──────── Information supplied ────────

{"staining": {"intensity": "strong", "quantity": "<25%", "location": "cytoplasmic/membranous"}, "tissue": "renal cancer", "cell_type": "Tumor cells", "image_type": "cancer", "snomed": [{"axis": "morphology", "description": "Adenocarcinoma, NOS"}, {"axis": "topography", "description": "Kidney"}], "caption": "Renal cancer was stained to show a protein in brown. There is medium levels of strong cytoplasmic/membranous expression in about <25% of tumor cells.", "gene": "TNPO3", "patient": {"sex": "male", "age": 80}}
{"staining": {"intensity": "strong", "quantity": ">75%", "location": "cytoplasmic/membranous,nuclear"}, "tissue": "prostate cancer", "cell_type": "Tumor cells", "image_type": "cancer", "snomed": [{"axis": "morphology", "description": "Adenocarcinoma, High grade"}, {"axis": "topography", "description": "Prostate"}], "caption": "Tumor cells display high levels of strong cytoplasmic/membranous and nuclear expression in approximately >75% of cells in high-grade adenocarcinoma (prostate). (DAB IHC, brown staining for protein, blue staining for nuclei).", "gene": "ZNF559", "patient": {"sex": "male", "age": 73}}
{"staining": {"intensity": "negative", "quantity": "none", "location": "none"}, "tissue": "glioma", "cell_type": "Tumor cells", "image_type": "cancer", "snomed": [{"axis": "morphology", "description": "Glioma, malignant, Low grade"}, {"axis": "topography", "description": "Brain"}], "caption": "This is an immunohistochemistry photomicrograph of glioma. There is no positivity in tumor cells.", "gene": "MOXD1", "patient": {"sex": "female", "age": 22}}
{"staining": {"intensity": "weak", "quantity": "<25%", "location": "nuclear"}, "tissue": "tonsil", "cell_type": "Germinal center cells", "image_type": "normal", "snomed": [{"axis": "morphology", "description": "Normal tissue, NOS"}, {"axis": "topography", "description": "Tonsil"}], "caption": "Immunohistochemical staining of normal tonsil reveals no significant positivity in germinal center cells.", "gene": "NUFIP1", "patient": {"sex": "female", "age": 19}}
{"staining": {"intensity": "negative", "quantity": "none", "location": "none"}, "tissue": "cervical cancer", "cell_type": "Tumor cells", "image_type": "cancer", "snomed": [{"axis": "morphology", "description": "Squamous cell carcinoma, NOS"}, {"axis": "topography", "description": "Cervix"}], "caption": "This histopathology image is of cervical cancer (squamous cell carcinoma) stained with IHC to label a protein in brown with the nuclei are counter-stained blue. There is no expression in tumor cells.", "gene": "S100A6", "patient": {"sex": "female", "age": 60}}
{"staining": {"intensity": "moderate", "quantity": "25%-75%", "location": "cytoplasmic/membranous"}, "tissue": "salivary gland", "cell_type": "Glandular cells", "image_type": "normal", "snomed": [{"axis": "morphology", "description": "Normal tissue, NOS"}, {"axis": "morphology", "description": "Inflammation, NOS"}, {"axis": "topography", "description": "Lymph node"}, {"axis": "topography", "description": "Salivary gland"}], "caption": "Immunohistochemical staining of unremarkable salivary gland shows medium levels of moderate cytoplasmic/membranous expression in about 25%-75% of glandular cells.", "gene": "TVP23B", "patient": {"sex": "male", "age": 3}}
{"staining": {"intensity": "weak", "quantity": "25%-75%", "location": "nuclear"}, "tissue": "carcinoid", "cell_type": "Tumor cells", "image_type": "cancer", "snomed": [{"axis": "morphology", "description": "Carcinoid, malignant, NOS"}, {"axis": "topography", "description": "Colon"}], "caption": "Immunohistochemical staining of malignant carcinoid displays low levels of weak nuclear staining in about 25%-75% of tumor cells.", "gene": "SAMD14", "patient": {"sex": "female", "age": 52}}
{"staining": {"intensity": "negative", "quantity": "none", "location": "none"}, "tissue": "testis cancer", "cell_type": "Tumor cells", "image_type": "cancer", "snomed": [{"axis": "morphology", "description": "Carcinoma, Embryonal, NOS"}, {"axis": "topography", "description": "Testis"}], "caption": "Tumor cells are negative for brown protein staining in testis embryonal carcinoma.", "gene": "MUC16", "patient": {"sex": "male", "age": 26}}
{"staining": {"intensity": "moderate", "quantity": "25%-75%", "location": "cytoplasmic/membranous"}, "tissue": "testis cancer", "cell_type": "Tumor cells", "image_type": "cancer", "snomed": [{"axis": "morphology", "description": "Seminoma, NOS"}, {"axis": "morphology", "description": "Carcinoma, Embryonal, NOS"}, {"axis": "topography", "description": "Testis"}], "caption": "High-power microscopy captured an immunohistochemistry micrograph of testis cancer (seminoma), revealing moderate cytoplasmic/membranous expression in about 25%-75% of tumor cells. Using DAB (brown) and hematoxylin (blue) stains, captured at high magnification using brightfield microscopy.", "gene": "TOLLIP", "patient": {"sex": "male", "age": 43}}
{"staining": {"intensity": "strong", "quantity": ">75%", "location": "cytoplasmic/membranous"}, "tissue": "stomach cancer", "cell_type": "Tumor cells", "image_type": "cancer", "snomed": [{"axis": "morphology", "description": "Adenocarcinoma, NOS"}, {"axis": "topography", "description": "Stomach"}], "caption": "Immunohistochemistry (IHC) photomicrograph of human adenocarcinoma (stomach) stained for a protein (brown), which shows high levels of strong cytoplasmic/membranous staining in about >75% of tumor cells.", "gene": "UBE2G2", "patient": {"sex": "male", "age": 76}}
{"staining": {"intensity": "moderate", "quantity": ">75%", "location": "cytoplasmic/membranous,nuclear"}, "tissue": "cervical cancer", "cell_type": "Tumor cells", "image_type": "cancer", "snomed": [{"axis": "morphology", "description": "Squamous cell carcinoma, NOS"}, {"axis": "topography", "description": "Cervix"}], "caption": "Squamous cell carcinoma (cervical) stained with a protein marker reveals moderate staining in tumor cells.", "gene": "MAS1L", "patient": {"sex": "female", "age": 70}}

────────

Exercise objective:
Begin at the first line of the entries above and copy every line exactly, ending with the line that contains "cells display high".

Answer to the problem:
{"staining": {"intensity": "strong", "quantity": "<25%", "location": "cytoplasmic/membranous"}, "tissue": "renal cancer", "cell_type": "Tumor cells", "image_type": "cancer", "snomed": [{"axis": "morphology", "description": "Adenocarcinoma, NOS"}, {"axis": "topography", "description": "Kidney"}], "caption": "Renal cancer was stained to show a protein in brown. There is medium levels of strong cytoplasmic/membranous expression in about <25% of tumor cells.", "gene": "TNPO3", "patient": {"sex": "male", "age": 80}}
{"staining": {"intensity": "strong", "quantity": ">75%", "location": "cytoplasmic/membranous,nuclear"}, "tissue": "prostate cancer", "cell_type": "Tumor cells", "image_type": "cancer", "snomed": [{"axis": "morphology", "description": "Adenocarcinoma, High grade"}, {"axis": "topography", "description": "Prostate"}], "caption": "Tumor cells display high levels of strong cytoplasmic/membranous and nuclear expression in approximately >75% of cells in high-grade adenocarcinoma (prostate). (DAB IHC, brown staining for protein, blue staining for nuclei).", "gene": "ZNF559", "patient": {"sex": "male", "age": 73}}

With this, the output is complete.